A British soldier was jailed for life Friday for the racist murder of a Bangladeshi waiter in Scotland, in a case which triggered high emotions and which has dragged on for 14 years. Michael Ross, who went on to serve in Iraq with the elite Scottish Black Watch regiment, was 15 when he killed Shamsuddin Mahmood in a restaurant on the Scottish island of Orkney in 1994.
"This was a vicious, evil, unprovoked murder of a defenceless man. The attack was a premeditated assassination," Judge Andrew Hardie told Ross, who is now 30 years old. During a six-week trial the court heard how a masked Ross burst into the Mumutaz restaurant on the evening of June 2, 1994 and shot dead the 26-year-old waiter at point blank range in front of shocked diners. Defence lawyer Donald Findlay said Ross continued to maintain his innocence, saying he was not a racist and adding that his conviction was a "great loss" to his family and country.
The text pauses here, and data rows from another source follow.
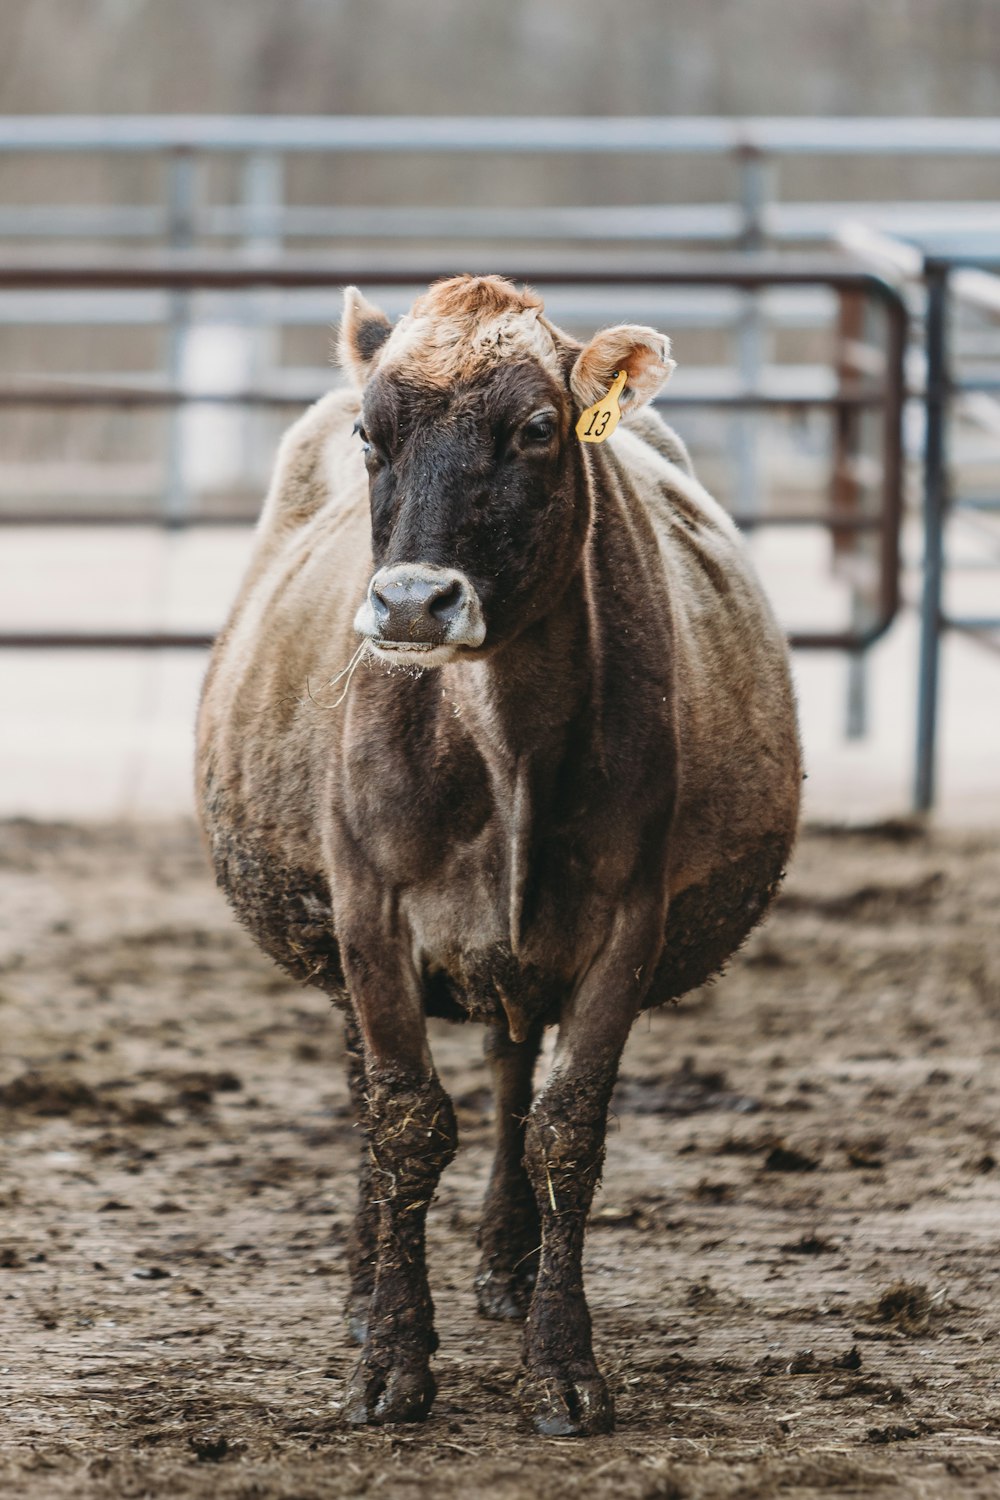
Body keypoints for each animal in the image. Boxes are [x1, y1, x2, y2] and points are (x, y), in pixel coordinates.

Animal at [194, 276, 803, 1434]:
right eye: (371, 433)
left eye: (534, 430)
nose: (410, 602)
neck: (498, 737)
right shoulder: (371, 910)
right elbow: (404, 1122)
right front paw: (391, 1355)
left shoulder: (628, 919)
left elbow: (566, 1130)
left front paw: (560, 1362)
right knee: (370, 1087)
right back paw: (363, 1285)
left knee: (513, 1071)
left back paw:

But prosecutors, reporting that a Nazi swastika had been found in a notebook belonging to the then-cadet, alleged that he had singled out Shamsuddin as one of the few Asians on Orkney, off Scotland's northern coast. Referring to evidence heard during the trial, the judge told Ross: "It is never acceptable to say a gun should be put to the head of blacks and they should be shot ... Even in 1994 such a remark was a racist comment."
Ross - who became a Black Watch sniper - was convicted by majority verdict in June after a six-week trial at the High Court in Glasgow. Sentencing him Friday, the judge said he must spend at least 25 years behind bars. Shamsuddin's brother Abul Shafuddin welcomed the sentencing. "At last the killer has been brought to justice - it's a big consolation for us," he told the BBC. "At one stage we lost all hope that his killer would be found."
Calling Ross an "evil person," he added: "We cannot forgive him. He owes an apology to the family which he has not tendered. He is not a reformed person. "There cannot be any other motive than racism. If somebody else was in my brother's place at that time - a black person - he might have killed him," he said.